Bye bye Bannon

Steve Bannon is gone from his position as White House Chief Strategist.  He joins a whole parade of people who have been hired and shortly thereafter fired or who resigned before they were pushed.  People like the following:

The only two original senior members of the White House team that remain are Trump himself and Vice President Mike Pence and there are all sorts of legal steps required to get rid of them.

And now the history rewrite is occurring but you have to wonder what Bannon went.  Was it because of the utter confusion and absurdity of the President’s response to the Charlotsville crisis?  Bannon has claimed that he tendered his resignation before the riots occurred but you have to wonder.

Because like everything else Trump’s handling of the crisis was both terrifying and inept at the same time.  To continue to achieve this status week after week after week requires a special skill.

The terrifying aspect of it all is that Trump did not come out straight away and say that Nazism is an appalling evil movement and should not be tolerated under any circumstances.  The absolute best that a Nazi can expect in a free society is permission to talk quietly about the subject on the basis that free speech should protect all speech no matter how vile and hateful.

But to allow mass rallies and idiots dressed in military outfits brandishing semi automatic weapons should not be something that a tolerant society should ever do.  And all strength to those who stood up and opposed the Nazis.  That one of them was killed protesting is appalling.  This is the sort of a crisis a President would consider sending the National Guard in.

But how did Trump respond?  Initially by saying that nazis and those opposed to the nazis should share the blame.  Somehow both groups were responsible for what happened.  A more stunning example of false equivalence I am sure you will never seen.

Then a couple of days later he was forced begrudgingly to make a clarifying statement.  From the Guardian:

Donald Trump has bowed to overwhelming pressure and directly condemned the Ku Klux Klan, neo-Nazis and white supremacists, two days after violent clashes left one woman dead.

“Racism is evil,” the US president said at the White House. “And those who cause violence in its name are criminals and thugs, including the KKK, neo-Nazis, white supremacists, and other hate groups that are repugnant to everything we hold dear as Americans.”

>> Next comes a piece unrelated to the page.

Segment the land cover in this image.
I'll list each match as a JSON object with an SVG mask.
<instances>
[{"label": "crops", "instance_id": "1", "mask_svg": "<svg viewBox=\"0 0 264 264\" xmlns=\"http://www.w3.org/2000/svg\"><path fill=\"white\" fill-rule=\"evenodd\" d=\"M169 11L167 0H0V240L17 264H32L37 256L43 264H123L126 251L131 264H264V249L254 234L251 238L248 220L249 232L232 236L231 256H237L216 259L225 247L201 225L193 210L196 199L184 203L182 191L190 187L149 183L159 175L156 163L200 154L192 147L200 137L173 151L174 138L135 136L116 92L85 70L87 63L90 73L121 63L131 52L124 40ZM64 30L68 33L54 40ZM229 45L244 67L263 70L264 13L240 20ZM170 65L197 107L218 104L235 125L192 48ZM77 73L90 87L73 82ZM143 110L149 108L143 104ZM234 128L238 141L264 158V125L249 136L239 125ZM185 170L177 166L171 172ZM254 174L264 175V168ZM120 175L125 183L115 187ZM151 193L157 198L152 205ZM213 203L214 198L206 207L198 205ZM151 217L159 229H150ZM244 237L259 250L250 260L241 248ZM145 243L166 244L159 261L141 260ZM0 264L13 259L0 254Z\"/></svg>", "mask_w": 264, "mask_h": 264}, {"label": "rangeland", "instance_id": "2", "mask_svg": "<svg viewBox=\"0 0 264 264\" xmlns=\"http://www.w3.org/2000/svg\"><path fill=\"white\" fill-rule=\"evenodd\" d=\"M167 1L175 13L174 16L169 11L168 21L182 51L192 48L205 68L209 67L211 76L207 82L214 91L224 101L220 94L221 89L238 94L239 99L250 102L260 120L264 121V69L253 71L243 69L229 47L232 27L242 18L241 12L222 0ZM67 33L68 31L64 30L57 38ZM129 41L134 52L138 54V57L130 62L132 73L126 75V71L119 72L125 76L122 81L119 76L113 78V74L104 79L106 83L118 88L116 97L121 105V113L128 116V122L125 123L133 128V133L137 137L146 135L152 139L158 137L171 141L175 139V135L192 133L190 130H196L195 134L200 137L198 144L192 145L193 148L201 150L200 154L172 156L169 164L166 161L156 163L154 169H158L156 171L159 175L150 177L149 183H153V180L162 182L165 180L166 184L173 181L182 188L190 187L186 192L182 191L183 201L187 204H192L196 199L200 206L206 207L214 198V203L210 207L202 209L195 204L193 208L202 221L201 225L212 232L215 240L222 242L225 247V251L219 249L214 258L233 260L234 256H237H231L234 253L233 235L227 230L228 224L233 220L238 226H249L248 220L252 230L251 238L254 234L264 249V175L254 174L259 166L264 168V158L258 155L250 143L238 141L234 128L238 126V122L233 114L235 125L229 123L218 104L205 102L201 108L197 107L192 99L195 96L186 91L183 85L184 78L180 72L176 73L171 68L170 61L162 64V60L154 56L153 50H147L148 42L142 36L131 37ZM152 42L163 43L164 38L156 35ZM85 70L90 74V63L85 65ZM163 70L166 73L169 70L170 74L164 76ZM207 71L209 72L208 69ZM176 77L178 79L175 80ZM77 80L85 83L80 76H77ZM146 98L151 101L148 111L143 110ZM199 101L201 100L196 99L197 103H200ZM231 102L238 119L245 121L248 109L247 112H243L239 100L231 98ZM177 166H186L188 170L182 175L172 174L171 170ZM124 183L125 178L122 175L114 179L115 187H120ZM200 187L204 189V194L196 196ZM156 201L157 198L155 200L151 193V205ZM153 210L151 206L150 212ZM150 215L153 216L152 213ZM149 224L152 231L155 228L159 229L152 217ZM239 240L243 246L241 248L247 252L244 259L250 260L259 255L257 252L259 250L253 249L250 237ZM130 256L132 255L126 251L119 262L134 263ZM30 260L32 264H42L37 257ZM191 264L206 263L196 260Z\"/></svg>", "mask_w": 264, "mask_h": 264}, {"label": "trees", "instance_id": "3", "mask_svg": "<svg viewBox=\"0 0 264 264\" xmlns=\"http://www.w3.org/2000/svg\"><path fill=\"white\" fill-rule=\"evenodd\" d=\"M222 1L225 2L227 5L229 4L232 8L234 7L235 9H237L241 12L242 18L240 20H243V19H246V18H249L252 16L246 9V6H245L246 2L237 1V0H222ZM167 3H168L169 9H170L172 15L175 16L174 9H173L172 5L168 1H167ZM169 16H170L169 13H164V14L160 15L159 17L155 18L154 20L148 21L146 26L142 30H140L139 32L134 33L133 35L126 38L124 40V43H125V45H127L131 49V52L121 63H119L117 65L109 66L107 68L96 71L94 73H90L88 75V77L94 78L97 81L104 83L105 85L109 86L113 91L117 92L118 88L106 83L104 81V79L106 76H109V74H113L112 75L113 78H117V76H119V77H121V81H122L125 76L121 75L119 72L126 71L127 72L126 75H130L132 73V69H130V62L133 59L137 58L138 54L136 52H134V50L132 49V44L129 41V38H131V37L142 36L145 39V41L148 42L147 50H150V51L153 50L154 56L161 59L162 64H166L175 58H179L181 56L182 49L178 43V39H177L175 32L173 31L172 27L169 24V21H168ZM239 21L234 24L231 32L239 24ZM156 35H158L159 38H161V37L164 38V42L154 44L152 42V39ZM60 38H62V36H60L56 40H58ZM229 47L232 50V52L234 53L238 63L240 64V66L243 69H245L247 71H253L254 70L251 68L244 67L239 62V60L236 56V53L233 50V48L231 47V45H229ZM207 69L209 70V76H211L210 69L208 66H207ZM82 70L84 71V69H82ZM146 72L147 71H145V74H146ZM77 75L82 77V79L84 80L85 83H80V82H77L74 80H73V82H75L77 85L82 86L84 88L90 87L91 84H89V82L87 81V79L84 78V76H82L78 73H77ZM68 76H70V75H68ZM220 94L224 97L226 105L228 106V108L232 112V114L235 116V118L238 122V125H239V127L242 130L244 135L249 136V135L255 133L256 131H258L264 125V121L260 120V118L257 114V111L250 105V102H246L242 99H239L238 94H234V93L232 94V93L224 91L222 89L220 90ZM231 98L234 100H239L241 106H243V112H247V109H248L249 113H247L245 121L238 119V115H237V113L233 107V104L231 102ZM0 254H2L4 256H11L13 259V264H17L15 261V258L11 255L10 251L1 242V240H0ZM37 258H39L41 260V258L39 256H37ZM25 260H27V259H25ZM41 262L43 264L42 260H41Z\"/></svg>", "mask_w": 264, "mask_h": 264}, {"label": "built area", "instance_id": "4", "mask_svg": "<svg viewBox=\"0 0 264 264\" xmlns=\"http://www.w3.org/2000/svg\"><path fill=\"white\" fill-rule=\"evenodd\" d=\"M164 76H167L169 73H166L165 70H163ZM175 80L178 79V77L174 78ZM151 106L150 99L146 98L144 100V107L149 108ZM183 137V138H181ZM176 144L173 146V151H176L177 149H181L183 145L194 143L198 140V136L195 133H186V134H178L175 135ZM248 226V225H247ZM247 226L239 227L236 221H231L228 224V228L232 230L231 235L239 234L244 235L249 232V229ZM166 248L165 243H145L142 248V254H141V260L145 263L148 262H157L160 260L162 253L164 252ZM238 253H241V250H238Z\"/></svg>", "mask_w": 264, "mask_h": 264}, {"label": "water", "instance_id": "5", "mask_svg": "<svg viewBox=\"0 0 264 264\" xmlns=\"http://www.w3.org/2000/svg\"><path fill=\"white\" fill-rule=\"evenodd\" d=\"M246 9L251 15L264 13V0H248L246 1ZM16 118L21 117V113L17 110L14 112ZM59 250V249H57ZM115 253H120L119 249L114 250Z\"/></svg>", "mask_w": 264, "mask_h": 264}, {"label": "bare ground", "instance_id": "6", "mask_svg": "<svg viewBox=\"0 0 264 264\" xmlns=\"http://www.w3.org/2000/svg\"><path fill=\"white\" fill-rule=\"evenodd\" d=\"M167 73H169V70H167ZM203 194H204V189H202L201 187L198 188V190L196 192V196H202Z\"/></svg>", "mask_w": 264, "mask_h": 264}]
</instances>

The explicit remarks came after a storm of criticism – some from prominent figures in his own party – over Trump’s decision not to criticise head-on the white supremacist groups that targeted Charlottesville, Virginia, at the weekend.

He returned to Washington from his golf club in Bedminster, New Jersey, on Monday and discussed the tragedy with attorney general Jeff Sessions and new FBI director, Christopher Wray.

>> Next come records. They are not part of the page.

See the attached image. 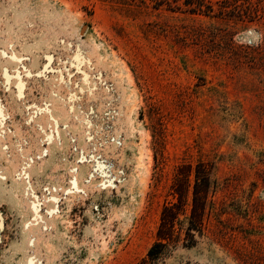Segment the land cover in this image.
<instances>
[{
    "label": "rangeland",
    "instance_id": "rangeland-1",
    "mask_svg": "<svg viewBox=\"0 0 264 264\" xmlns=\"http://www.w3.org/2000/svg\"><path fill=\"white\" fill-rule=\"evenodd\" d=\"M163 1L0 0V264H137L198 162L202 230L163 264H264V18Z\"/></svg>",
    "mask_w": 264,
    "mask_h": 264
},
{
    "label": "trees",
    "instance_id": "trees-1",
    "mask_svg": "<svg viewBox=\"0 0 264 264\" xmlns=\"http://www.w3.org/2000/svg\"><path fill=\"white\" fill-rule=\"evenodd\" d=\"M163 3L170 9L215 13L234 20L264 18V0H164ZM215 189L211 169L204 163L177 165L169 186L170 198L165 199L160 210L155 241L137 264H163L179 242L183 246L192 245L195 234L202 230L209 198Z\"/></svg>",
    "mask_w": 264,
    "mask_h": 264
},
{
    "label": "clouds",
    "instance_id": "clouds-1",
    "mask_svg": "<svg viewBox=\"0 0 264 264\" xmlns=\"http://www.w3.org/2000/svg\"><path fill=\"white\" fill-rule=\"evenodd\" d=\"M244 42L251 41L249 46H258L264 42V33L257 31L256 29H245L243 32Z\"/></svg>",
    "mask_w": 264,
    "mask_h": 264
}]
</instances>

Reading from a teleprompter, Trump then confirmed that the justice department has opened a civil rights investigation into the car attack that killed one woman and injured 20 others. “To anyone who acted criminally in this weekend’s racist violence, you will be held fully accountable,” he insisted. “Justice will be delivered.

“As I said on Saturday, we condemn in the strongest possible terms this egregious display of hatred, bigotry, and violence. It has no place in America.”

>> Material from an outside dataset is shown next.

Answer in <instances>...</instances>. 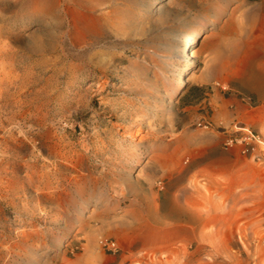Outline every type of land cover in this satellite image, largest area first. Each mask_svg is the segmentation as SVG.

So far so good.  But Bannon must have got to him because two days later he reverted back.  Again from the Guardian:

Donald Trump has once again defended far-right protesters at the Charlottesville rally, saying they were not all neo-Nazis and white supremacists and laying the blame for the violence equally on what he called the “alt-left”.

The remarks – made during a rowdy press conference in the lobby of Trump Tower in New York – were Trump’s latest switch in stance since Saturday, when the civil rights activist Heather Heyer died after a white nationalist allegedly drove his car into a crowd in the Virginian city.

The US president was fiercely criticised for failing to condemn white supremacists in his initial response to Charlottesville, when he blamed the violence “on many sides”. On Monday, after a chorus of disapproval, he gave an apparently reluctant statement denouncing racism as evil.

But on Tuesday he reverted to drawing a moral equivalency between the far right and the counter-demonstrators.

“I’m not putting anybody on a moral plane,” he said. “You had a group on one side and group on the other and they came at each other with clubs – there is another side, you can call them the left, that came violently attacking the other group. You had people that were very fine people on both sides.

“Not all those people were neo-Nazis, not all those people were white supremacists. Many of those people were there to protest the taking down of the statue of Robert E Lee. So this week, it is Robert E Lee. I noticed that Stonewall Jackson is coming down. I wonder, is it George Washington next week? And is it Thomas Jefferson the week after? You know, you really do have to ask yourself, where does it stop?”

Trump also said that Steve Bannon is not a racist.  Remember this guy holds the nuclear codes.

The alt right is trying to say that Bannon going will give him greater power to attack Trump’s enemies.  As if.

It looks like Trump’s family, who are venal but at least have somewhat human characterists are now in power.  The world might be a little safer with Bannon’s resignation.